[Plain-text document sources]
⟨

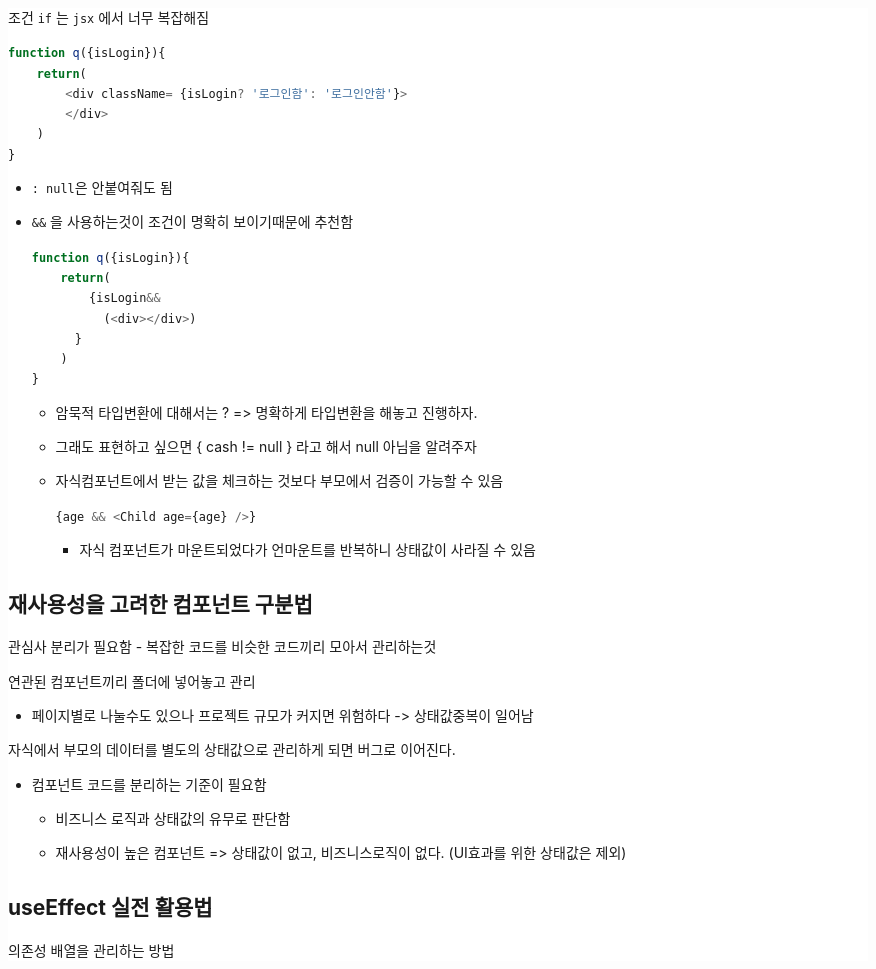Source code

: 조건 `if` 는 `jsx` 에서 너무 복잡해짐

```js
function q({isLogin}){
    return(
    	<div className= {isLogin? '로그인함': '로그인안함'}>
        </div>
    )
}
```

- `: null`은 안붙여줘도 됨

- `&&` 을 사용하는것이 조건이 명확히 보이기때문에 추천함

  ```js
  function q({isLogin}){
      return(
          {isLogin&&
      		(<div></div>)
  		}
      )
  }
  ```

  - 암묵적 타입변환에 대해서는 ? => 명확하게 타입변환을 해놓고 진행하자.
  - 그래도 표현하고 싶으면 { cash != null } 라고 해서 null 아님을 알려주자

  - 자식컴포넌트에서 받는 값을 체크하는 것보다 부모에서 검증이 가능할 수 있음

    ```js
    {age && <Child age={age} />}
    ```

    - 자식 컴포넌트가 마운트되었다가 언마운트를 반복하니 상태값이 사라질 수 있음



## 재사용성을 고려한 컴포넌트 구분법

관심사 분리가 필요함 - 복잡한 코드를 비슷한 코드끼리 모아서 관리하는것

연관된 컴포넌트끼리 폴더에 넣어놓고 관리

- 페이지별로 나눌수도 있으나 프로젝트 규모가 커지면 위험하다 -> 상태값중복이 일어남

자식에서 부모의 데이터를 별도의 상태값으로 관리하게 되면 버그로 이어진다.

- 컴포넌트 코드를 분리하는 기준이 필요함

  - 비즈니스 로직과 상태값의 유무로 판단함

  - 재사용성이 높은 컴포넌트 => 상태값이 없고, 비즈니스로직이 없다. (UI효과를 위한 상태값은 제외)



## useEffect 실전 활용법

의존성 배열을 관리하는 방법 
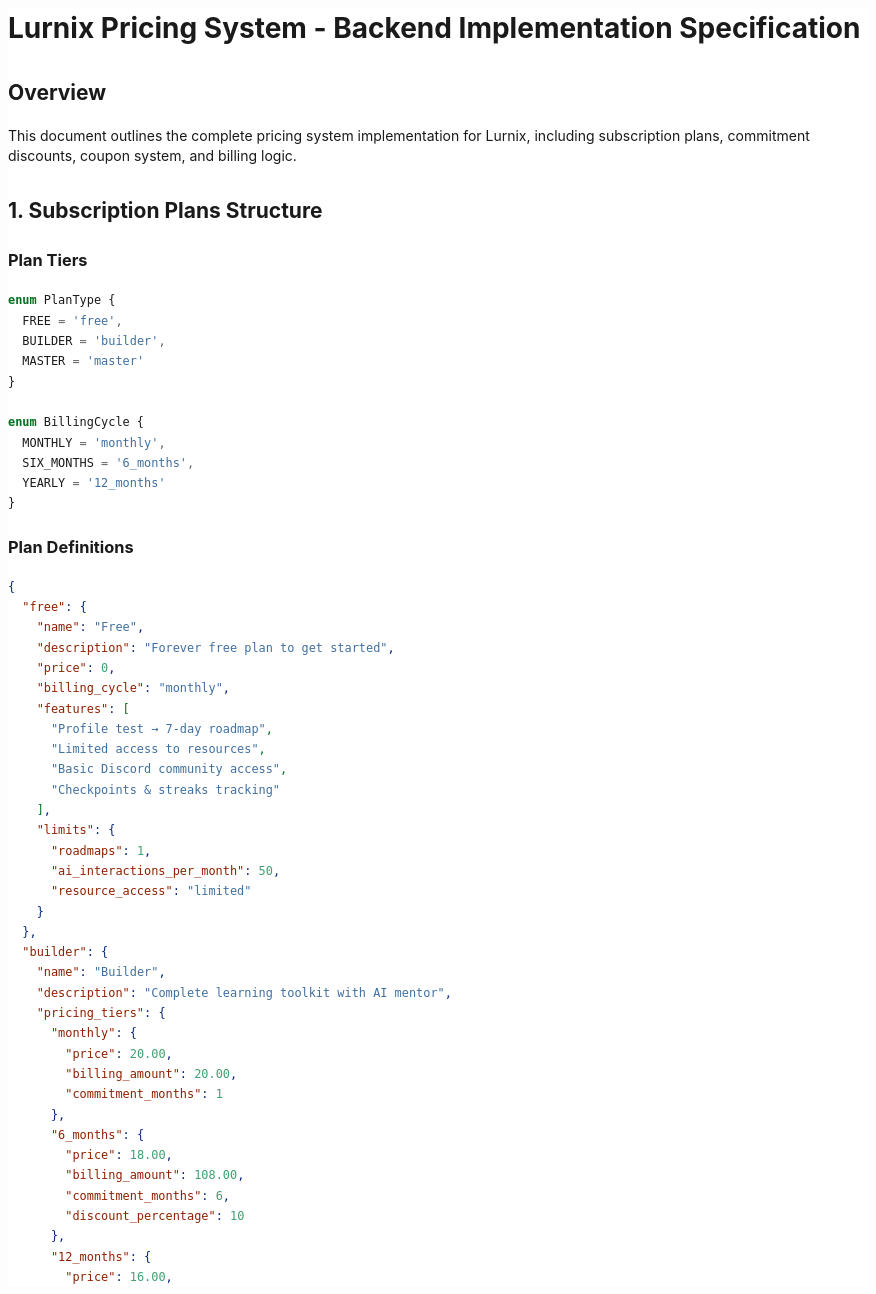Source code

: # Lurnix Pricing System - Backend Implementation Specification

## Overview
This document outlines the complete pricing system implementation for Lurnix, including subscription plans, commitment discounts, coupon system, and billing logic.

## 1. Subscription Plans Structure

### Plan Tiers
```typescript
enum PlanType {
  FREE = 'free',
  BUILDER = 'builder', 
  MASTER = 'master'
}

enum BillingCycle {
  MONTHLY = 'monthly',
  SIX_MONTHS = '6_months',
  YEARLY = '12_months'
}
```

### Plan Definitions
```json
{
  "free": {
    "name": "Free",
    "description": "Forever free plan to get started",
    "price": 0,
    "billing_cycle": "monthly",
    "features": [
      "Profile test → 7-day roadmap",
      "Limited access to resources", 
      "Basic Discord community access",
      "Checkpoints & streaks tracking"
    ],
    "limits": {
      "roadmaps": 1,
      "ai_interactions_per_month": 50,
      "resource_access": "limited"
    }
  },
  "builder": {
    "name": "Builder", 
    "description": "Complete learning toolkit with AI mentor",
    "pricing_tiers": {
      "monthly": {
        "price": 20.00,
        "billing_amount": 20.00,
        "commitment_months": 1
      },
      "6_months": {
        "price": 18.00,
        "billing_amount": 108.00,
        "commitment_months": 6,
        "discount_percentage": 10
      },
      "12_months": {
        "price": 16.00,
```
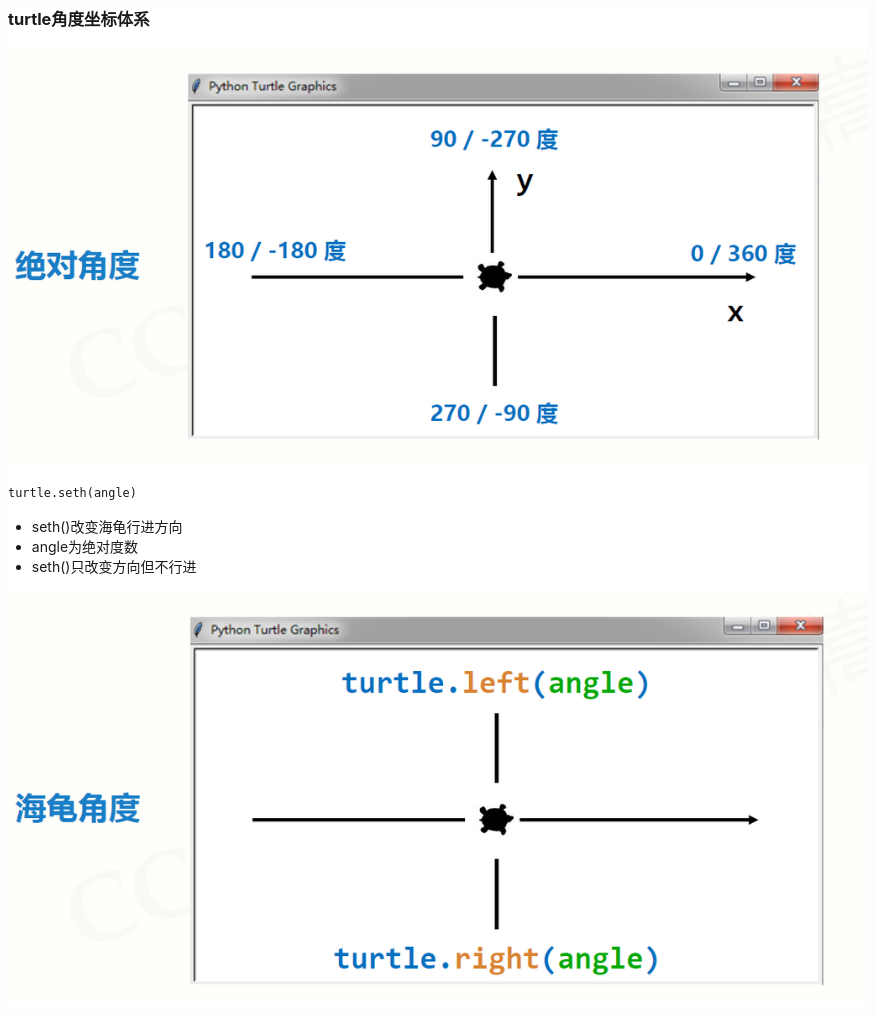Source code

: ### turtle角度坐标体系

![1574079649130](python/turtle-absolute-angle.png)

```python
turtle.seth(angle)
```

- seth()改变海龟行进方向
- angle为绝对度数
- seth()只改变方向但不行进

![1574079747719](python/turtle-relate-angle.png)
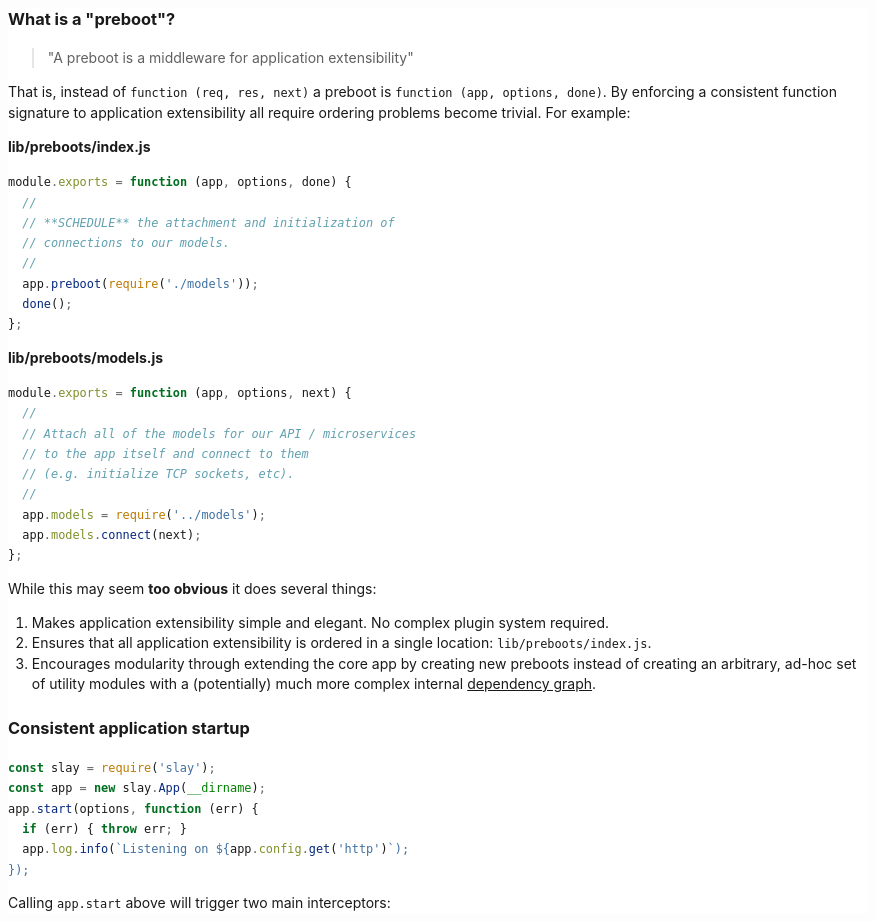### What is a "preboot"?

> "A preboot is a middleware for application extensibility"

That is, instead of `function (req, res, next)` a preboot is `function (app, options, done)`.
By enforcing a consistent function signature to application extensibility all require ordering
problems become trivial. For example:

**lib/preboots/index.js**
``` js
module.exports = function (app, options, done) {
  //
  // **SCHEDULE** the attachment and initialization of
  // connections to our models.
  //
  app.preboot(require('./models'));
  done();
};
```

**lib/preboots/models.js**
``` js
module.exports = function (app, options, next) {
  //
  // Attach all of the models for our API / microservices
  // to the app itself and connect to them
  // (e.g. initialize TCP sockets, etc).
  //
  app.models = require('../models');
  app.models.connect(next);
};
```

While this may seem **too obvious** it does several things:

1. Makes application extensibility simple and elegant. No complex plugin system required.
2. Ensures that all application extensibility is ordered in a single location: `lib/preboots/index.js`.
3. Encourages modularity through extending the core app by creating new preboots instead of creating an arbitrary, ad-hoc set of utility modules with a (potentially) much more complex internal [dependency graph].

### Consistent application startup

``` js
const slay = require('slay');
const app = new slay.App(__dirname);
app.start(options, function (err) {
  if (err) { throw err; }
  app.log.info(`Listening on ${app.config.get('http')`);
});
```

Calling `app.start` above will trigger two main interceptors:


[broadway]: https://github.com/indexzero/broadway
[understudy]: https://github.com/bmeck/understudy#understudy
[understudy interceptors]: https://github.com/bmeck/understudy#understudy
[dependency graph]: https://speakerdeck.com/indexzero/decisions-open-source-and-graph-theory
[express]: http://expressjs.com/4x/api.html#app
[bootstrapped]: https://github.com/godaddy/slay/blob/master/lib/app.js#L71-L123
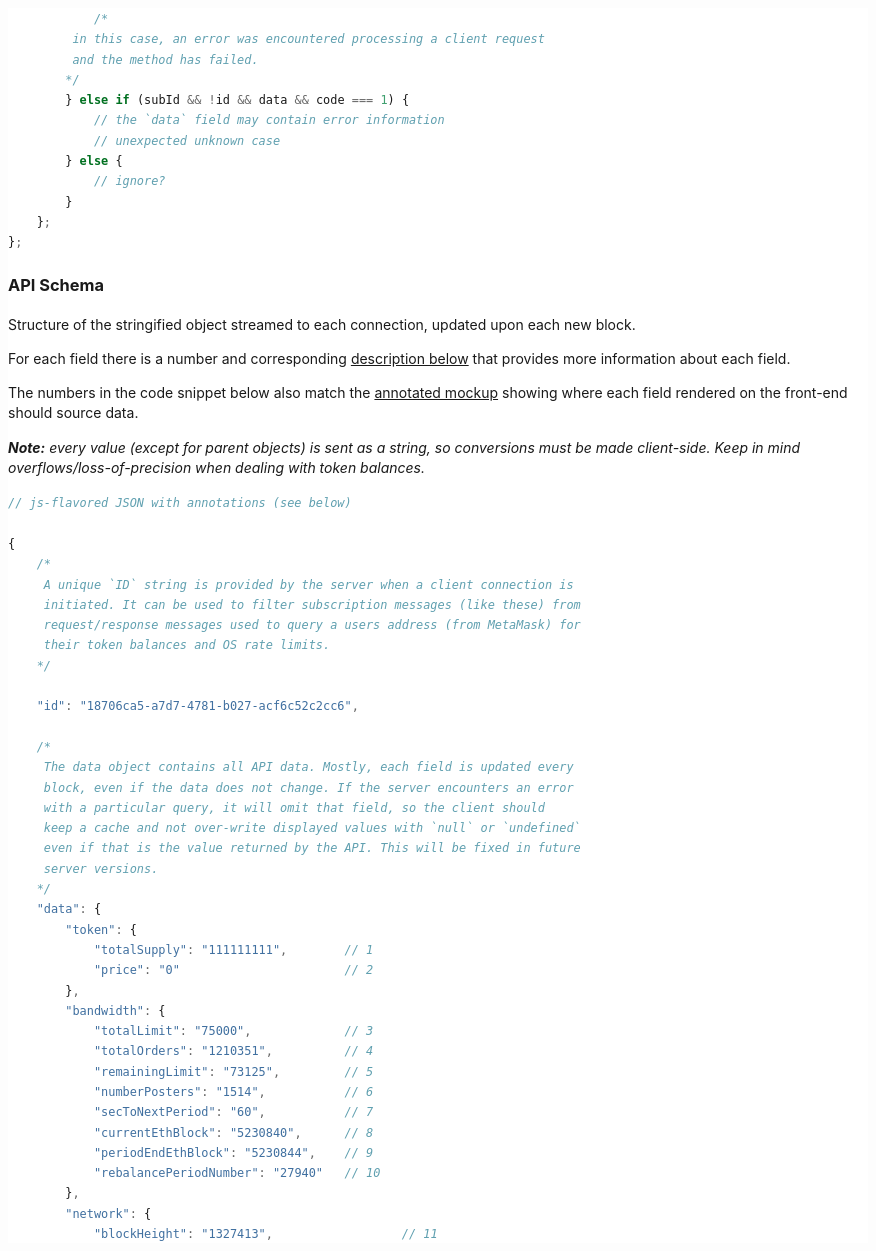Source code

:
```js
            /*
         in this case, an error was encountered processing a client request
         and the method has failed.
        */
        } else if (subId && !id && data && code === 1) {
            // the `data` field may contain error information
            // unexpected unknown case
        } else {
            // ignore?
        }
    };
};
```

### API Schema

Structure of the stringified object streamed to each connection, updated upon each new block.

For each field there is a number and corresponding [description below](#annotations) that provides more information about each field.

The numbers in the code snippet below also match the [annotated mockup](./mockup.png) showing where each field rendered on the front-end should source data.

_**Note:** every value (except for parent objects) is sent as a string, so conversions must be made client-side. Keep in mind overflows/loss-of-precision when dealing with token balances._

```js
// js-flavored JSON with annotations (see below)

{
    /*
     A unique `ID` string is provided by the server when a client connection is
     initiated. It can be used to filter subscription messages (like these) from
     request/response messages used to query a users address (from MetaMask) for
     their token balances and OS rate limits.
    */

    "id": "18706ca5-a7d7-4781-b027-acf6c52c2cc6",

    /*
     The data object contains all API data. Mostly, each field is updated every
     block, even if the data does not change. If the server encounters an error
     with a particular query, it will omit that field, so the client should
     keep a cache and not over-write displayed values with `null` or `undefined`
     even if that is the value returned by the API. This will be fixed in future
     server versions.
    */
    "data": {
        "token": {
            "totalSupply": "111111111",        // 1
            "price": "0"                       // 2
        },
        "bandwidth": {
            "totalLimit": "75000",             // 3
            "totalOrders": "1210351",          // 4
            "remainingLimit": "73125",         // 5
            "numberPosters": "1514",           // 6
            "secToNextPeriod": "60",           // 7
            "currentEthBlock": "5230840",      // 8
            "periodEndEthBlock": "5230844",    // 9
            "rebalancePeriodNumber": "27940"   // 10
        },
        "network": {
            "blockHeight": "1327413",                  // 11
```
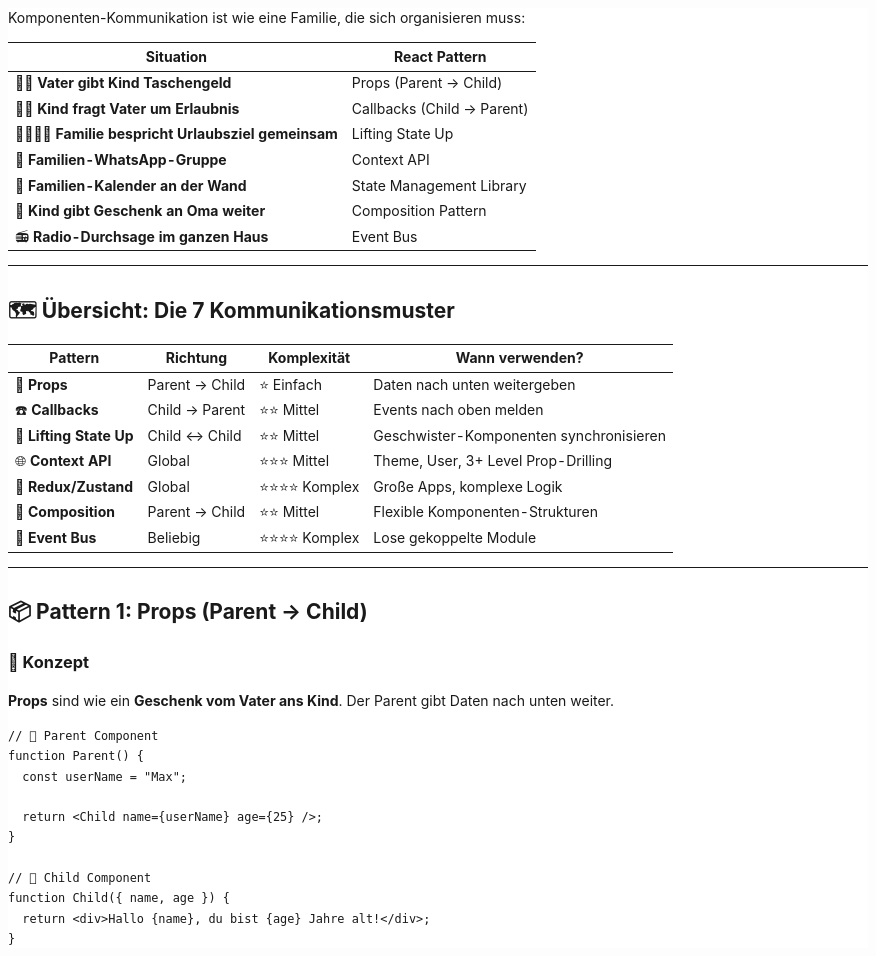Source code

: Komponenten-Kommunikation ist wie eine Familie, die sich organisieren muss:

| Situation | React Pattern |
|-----------|---------------|
| 👨‍👦 **Vater gibt Kind Taschengeld** | Props (Parent → Child) |
| 👦‍👨 **Kind fragt Vater um Erlaubnis** | Callbacks (Child → Parent) |
| 👨‍👩‍👧‍👦 **Familie bespricht Urlaubsziel gemeinsam** | Lifting State Up |
| 📢 **Familien-WhatsApp-Gruppe** | Context API |
| 🏢 **Familien-Kalender an der Wand** | State Management Library |
| 🎁 **Kind gibt Geschenk an Oma weiter** | Composition Pattern |
| 📻 **Radio-Durchsage im ganzen Haus** | Event Bus |

---

## 🗺️ Übersicht: Die 7 Kommunikationsmuster

| Pattern | Richtung | Komplexität | Wann verwenden? |
|---------|----------|-------------|-----------------|
| 🎁 **Props** | Parent → Child | ⭐ Einfach | Daten nach unten weitergeben |
| ☎️ **Callbacks** | Child → Parent | ⭐⭐ Mittel | Events nach oben melden |
| 🔄 **Lifting State Up** | Child ↔ Child | ⭐⭐ Mittel | Geschwister-Komponenten synchronisieren |
| 🌐 **Context API** | Global | ⭐⭐⭐ Mittel | Theme, User, 3+ Level Prop-Drilling |
| 🏢 **Redux/Zustand** | Global | ⭐⭐⭐⭐ Komplex | Große Apps, komplexe Logik |
| 🎯 **Composition** | Parent → Child | ⭐⭐ Mittel | Flexible Komponenten-Strukturen |
| 🚀 **Event Bus** | Beliebig | ⭐⭐⭐⭐ Komplex | Lose gekoppelte Module |

---

## 📦 Pattern 1: Props (Parent → Child)

### 🎯 Konzept

**Props** sind wie ein **Geschenk vom Vater ans Kind**. Der Parent gibt Daten nach unten weiter.

```tsx
// 👨 Parent Component
function Parent() {
  const userName = "Max";

  return <Child name={userName} age={25} />;
}

// 👶 Child Component
function Child({ name, age }) {
  return <div>Hallo {name}, du bist {age} Jahre alt!</div>;
}
```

⟩

→ Task requirements:
The lines above that hold the string "Global" are to be located and copied.

→ Result of the task:
| 🌐 **Context API** | Global | ⭐⭐⭐ Mittel | Theme, User, 3+ Level Prop-Drilling |
| 🏢 **Redux/Zustand** | Global | ⭐⭐⭐⭐ Komplex | Große Apps, komplexe Logik |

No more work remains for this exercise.